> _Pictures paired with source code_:
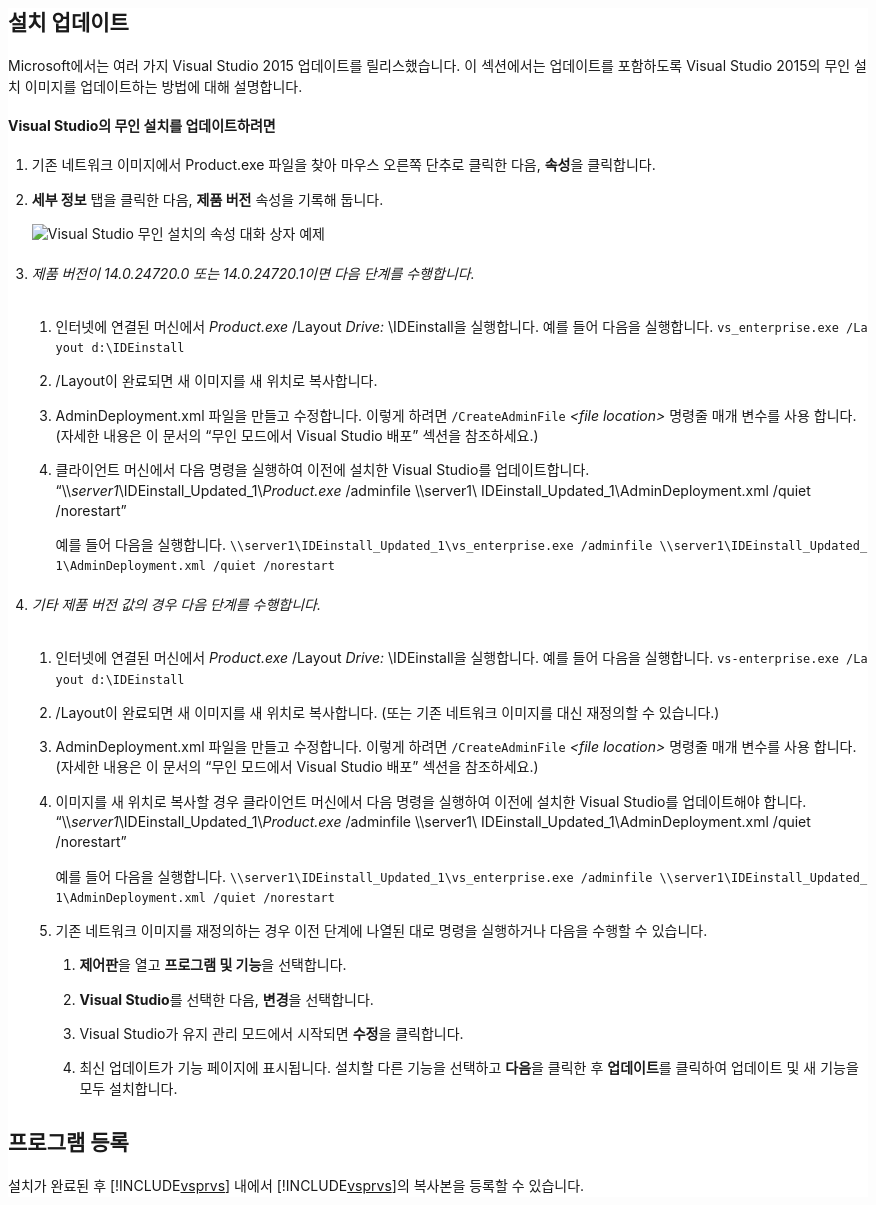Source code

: ## <a name="updating-an-installation"></a>설치 업데이트
 Microsoft에서는 여러 가지 Visual Studio 2015 업데이트를 릴리스했습니다. 이 섹션에서는 업데이트를 포함하도록 Visual Studio 2015의 무인 설치 이미지를 업데이트하는 방법에 대해 설명합니다.

#### <a name="to-update-an-unattended-installation-of-visual-studio"></a>Visual Studio의 무인 설치를 업데이트하려면

1. 기존 네트워크 이미지에서 Product.exe 파일을 찾아 마우스 오른쪽 단추로 클릭한 다음, **속성**을 클릭합니다.

2. **세부 정보** 탭을 클릭한 다음, **제품 버전** 속성을 기록해 둡니다.

    ![Visual Studio 무인 설치의 속성 대화 상자 예제](../install/media/unattended-install-properties-dialog-box.PNG "무인 설치-속성 대화 상자")

3. ###### <a name="if-the-product-version-is-140247200-or-140247201-follow-these-steps"></a>제품 버전이 14.0.24720.0 또는 14.0.24720.1이면 다음 단계를 수행합니다.
   1. 인터넷에 연결된 머신에서 *Product.exe* /Layout *Drive:* \IDEinstall을 실행합니다. 예를 들어 다음을 실행합니다. `vs_enterprise.exe /Layout d:\IDEinstall`

   2. /Layout이 완료되면 새 이미지를 새 위치로 복사합니다.

   3. AdminDeployment.xml 파일을 만들고 수정합니다. 이렇게 하려면 `/CreateAdminFile` *\<file location>* 명령줄 매개 변수를 사용 합니다. (자세한 내용은 이 문서의 “무인 모드에서 Visual Studio 배포” 섹션을 참조하세요.)

   4. 클라이언트 머신에서 다음 명령을 실행하여 이전에 설치한 Visual Studio를 업데이트합니다. “\\\\*server1*\IDEinstall_Updated_1\\*Product.exe* /adminfile \\\server1\ IDEinstall_Updated_1\AdminDeployment.xml /quiet /norestart”

        예를 들어 다음을 실행합니다. `\\server1\IDEinstall_Updated_1\vs_enterprise.exe /adminfile \\server1\IDEinstall_Updated_1\AdminDeployment.xml /quiet /norestart`
5. ###### <a name="for-other-product-version-values-follow-these-steps"></a>기타 제품 버전 값의 경우 다음 단계를 수행합니다.
   1. 인터넷에 연결된 머신에서 *Product.exe* /Layout *Drive:* \IDEinstall을 실행합니다. 예를 들어 다음을 실행합니다. `vs-enterprise.exe /Layout d:\IDEinstall`

   2. /Layout이 완료되면 새 이미지를 새 위치로 복사합니다. (또는 기존 네트워크 이미지를 대신 재정의할 수 있습니다.)

   3. AdminDeployment.xml 파일을 만들고 수정합니다. 이렇게 하려면 `/CreateAdminFile` *\<file location>* 명령줄 매개 변수를 사용 합니다. (자세한 내용은 이 문서의 “무인 모드에서 Visual Studio 배포” 섹션을 참조하세요.)

   4. 이미지를 새 위치로 복사할 경우 클라이언트 머신에서 다음 명령을 실행하여 이전에 설치한 Visual Studio를 업데이트해야 합니다. “\\\\*server1*\IDEinstall_Updated_1\\*Product.exe* /adminfile \\\server1\ IDEinstall_Updated_1\AdminDeployment.xml /quiet /norestart”

        예를 들어 다음을 실행합니다. `\\server1\IDEinstall_Updated_1\vs_enterprise.exe /adminfile \\server1\IDEinstall_Updated_1\AdminDeployment.xml /quiet /norestart`

   5. 기존 네트워크 이미지를 재정의하는 경우 이전 단계에 나열된 대로 명령을 실행하거나 다음을 수행할 수 있습니다.
       1. **제어판**을 열고 **프로그램 및 기능**을 선택합니다.

       2. **Visual Studio**를 선택한 다음, **변경**을 선택합니다.

       3. Visual Studio가 유지 관리 모드에서 시작되면 **수정**을 클릭합니다.

       4. 최신 업데이트가 기능 페이지에 표시됩니다. 설치할 다른 기능을 선택하고 **다음**을 클릭한 후 **업데이트**를 클릭하여 업데이트 및 새 기능을 모두 설치합니다.

## <a name="registering-the-product"></a>프로그램 등록
 설치가 완료된 후 [!INCLUDE[vsprvs](../includes/vsprvs-md.md)] 내에서 [!INCLUDE[vsprvs](../includes/vsprvs-md.md)]의 복사본을 등록할 수 있습니다.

> _Task directions_:
Which lines run from the one holding "1. 기존 네트워크 이미지에서" through the one holding "14.0.24720.1이면 다음 단계를 수행합니다." in the records above? Repeat them exactly, both included, and nothing more.

> _Answer_:
1. 기존 네트워크 이미지에서 Product.exe 파일을 찾아 마우스 오른쪽 단추로 클릭한 다음, **속성**을 클릭합니다.

2. **세부 정보** 탭을 클릭한 다음, **제품 버전** 속성을 기록해 둡니다.

    ![Visual Studio 무인 설치의 속성 대화 상자 예제](../install/media/unattended-install-properties-dialog-box.PNG "무인 설치-속성 대화 상자")

3. ###### <a name="if-the-product-version-is-140247200-or-140247201-follow-these-steps"></a>제품 버전이 14.0.24720.0 또는 14.0.24720.1이면 다음 단계를 수행합니다.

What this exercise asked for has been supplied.